━━━ Stored data ━━━

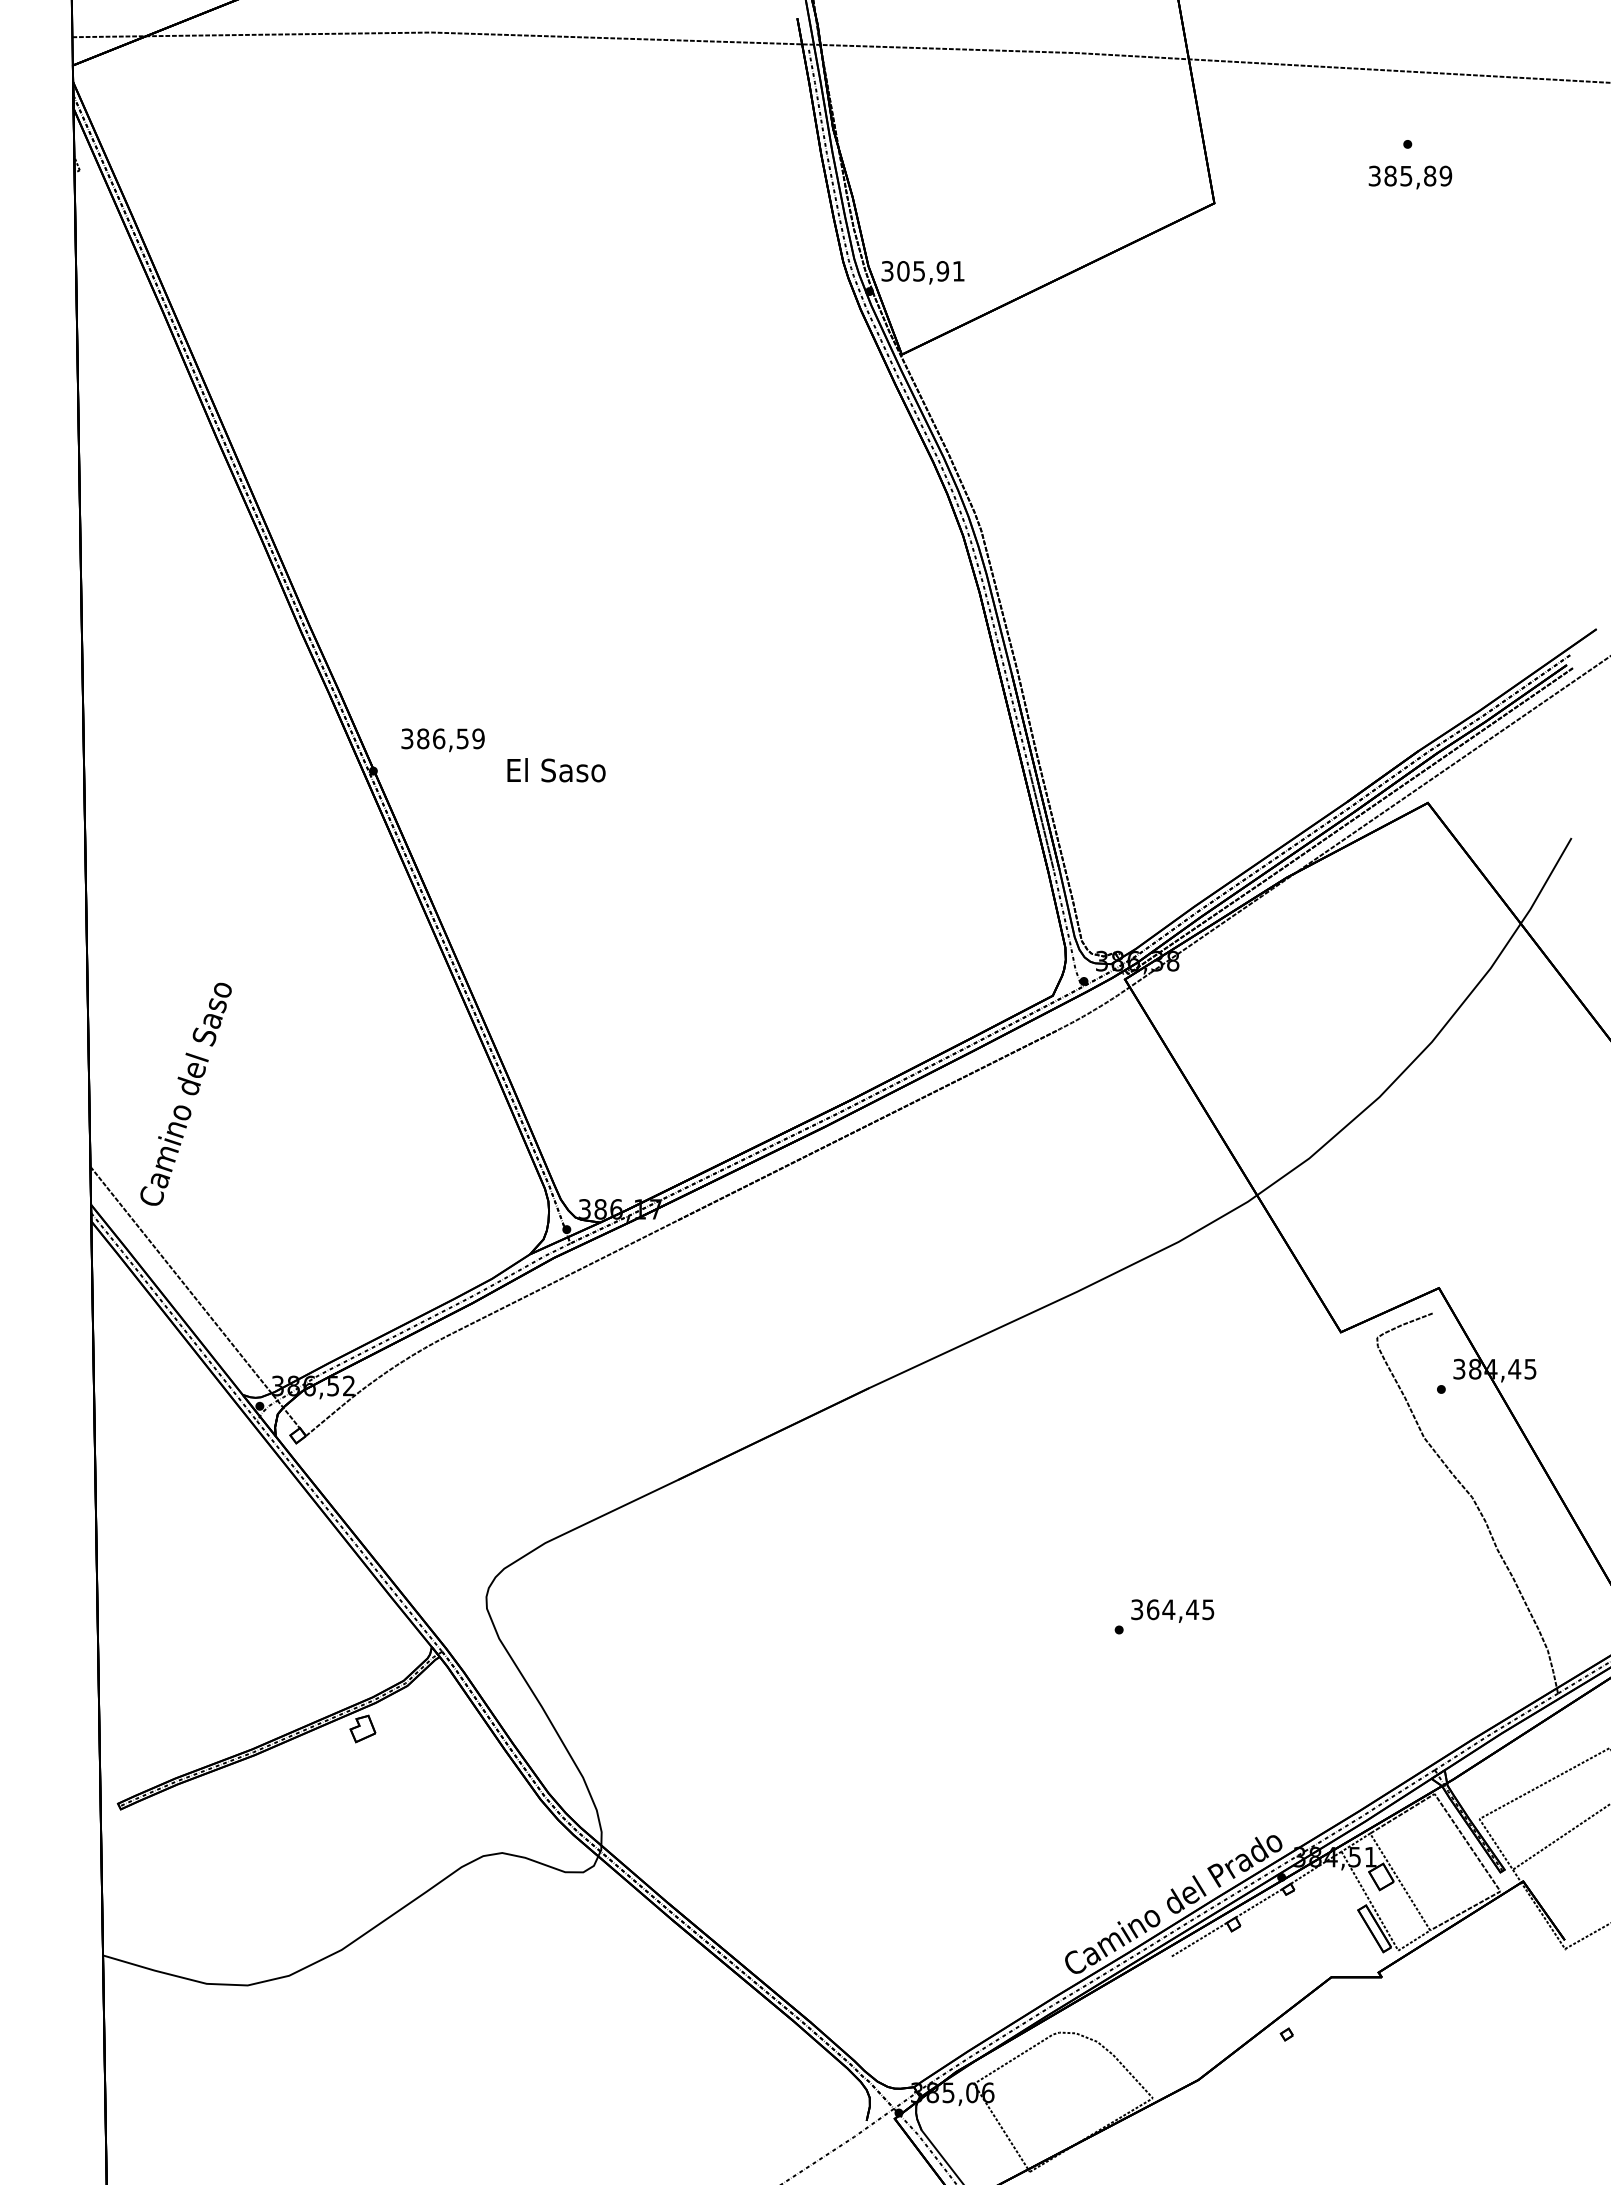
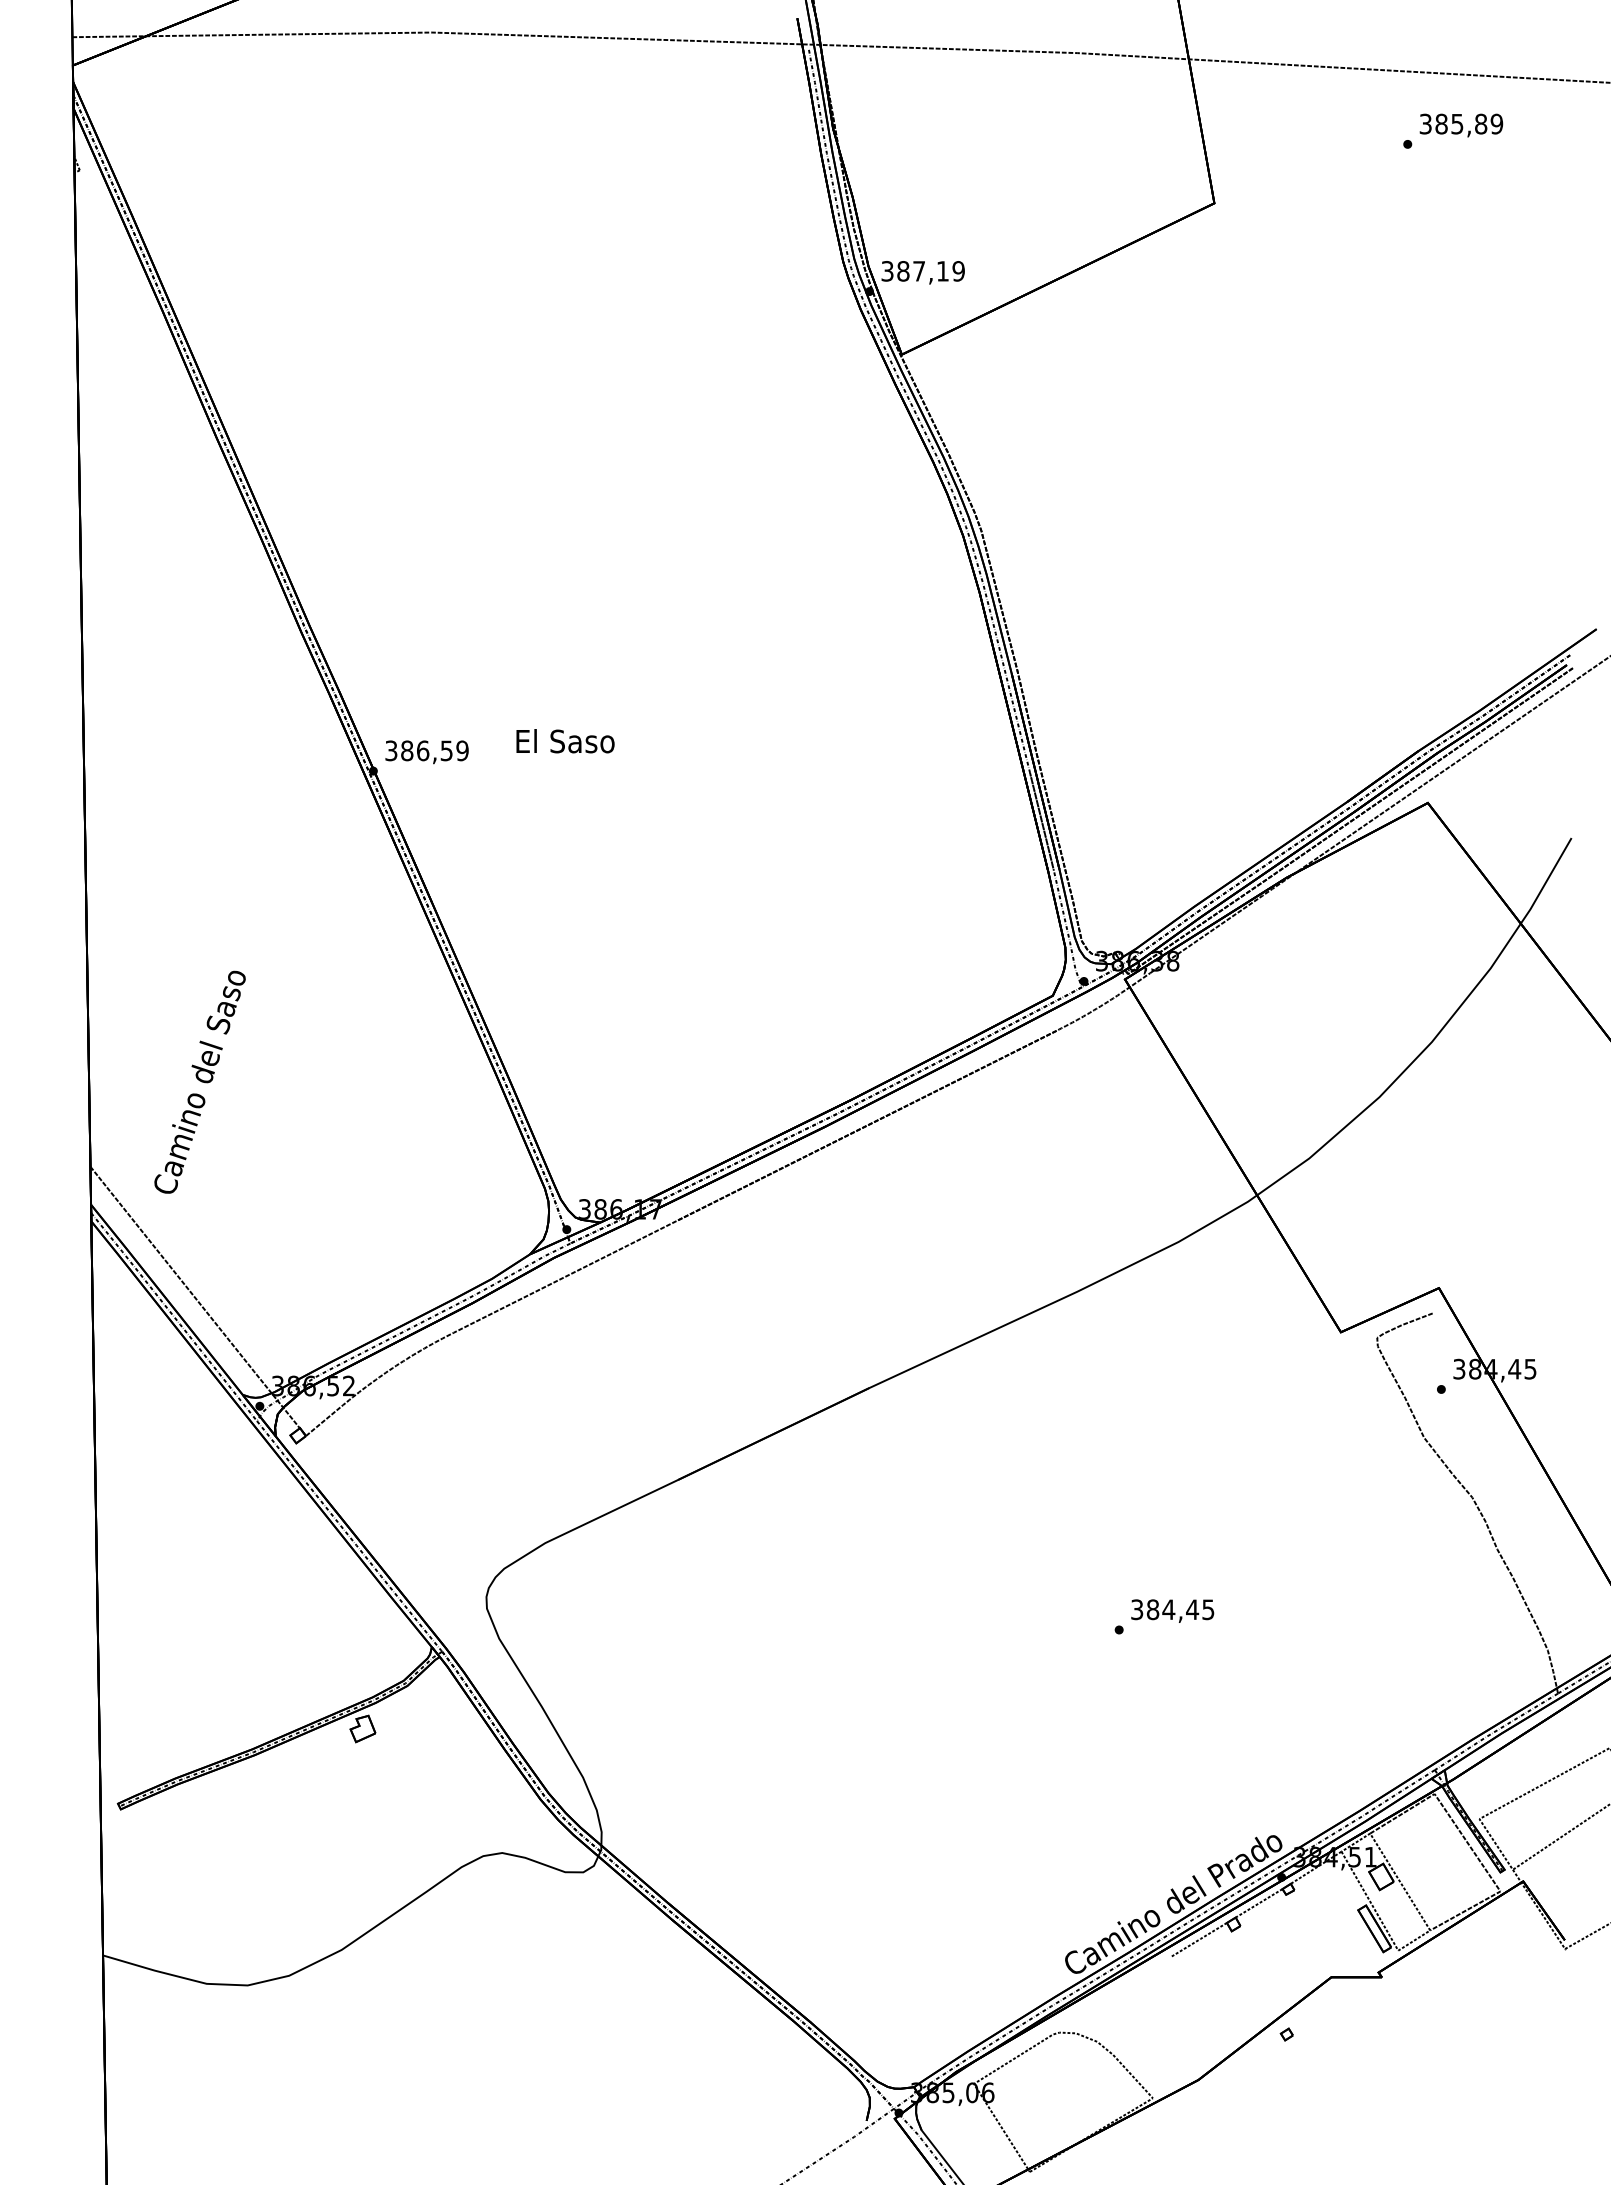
text at (1410, 177) position: (1410, 177) -> (1461, 125)
text at (930, 271): 305,91 -> 387,19
text at (442, 740) position: (442, 740) -> (426, 752)
text at (556, 770) position: (556, 770) -> (565, 741)
text at (185, 1093) position: (185, 1093) -> (199, 1081)
text at (1152, 1609): 364,45 -> 384,45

━━━

■ **Stated problem**: Please print every line of the listing above verbatim, leaving out the pictures.

■ **Answer to the task**:
text at (1410, 177) position: (1410, 177) -> (1461, 125)
text at (930, 271): 305,91 -> 387,19
text at (442, 740) position: (442, 740) -> (426, 752)
text at (556, 770) position: (556, 770) -> (565, 741)
text at (185, 1093) position: (185, 1093) -> (199, 1081)
text at (1152, 1609): 364,45 -> 384,45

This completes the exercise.